**Before-and-after change data:**
..........

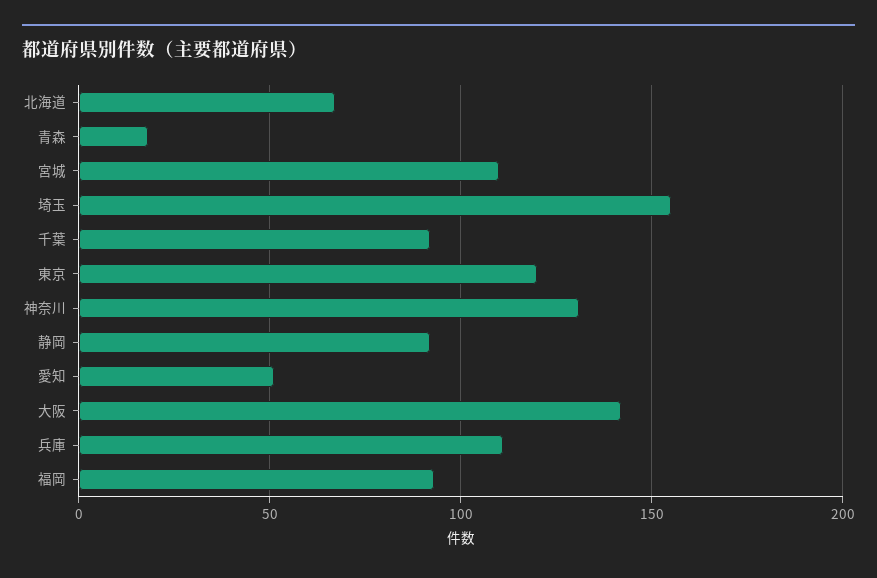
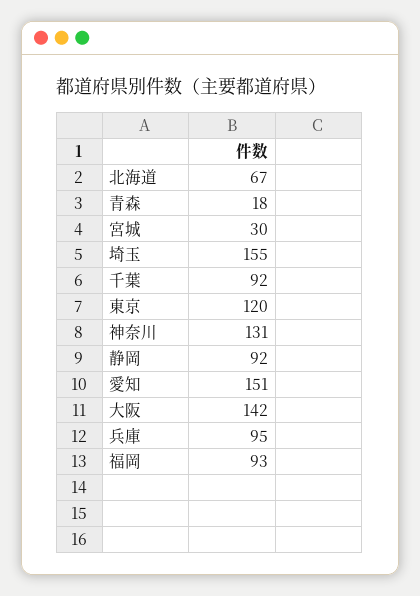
  {
    "北海道": 67,
    "青森": 18,
-   "宮城": 110,
+   "宮城": 30,
    "埼玉": 155,
    "千葉": 92,
    "東京": 120,
    "神奈川": 131,
    "静岡": 92,
-   "愛知": 50,
+   "愛知": 151,
    "大阪": 142,
-   "兵庫": 110,
+   "兵庫": 95,
    "福岡": 93
  }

..........

**TASK STATEMENT:** Omit the pictures, then output every record exactly as given.

**TASK ANSWER:**
  {
    "北海道": 67,
    "青森": 18,
-   "宮城": 110,
+   "宮城": 30,
    "埼玉": 155,
    "千葉": 92,
    "東京": 120,
    "神奈川": 131,
    "静岡": 92,
-   "愛知": 50,
+   "愛知": 151,
    "大阪": 142,
-   "兵庫": 110,
+   "兵庫": 95,
    "福岡": 93
  }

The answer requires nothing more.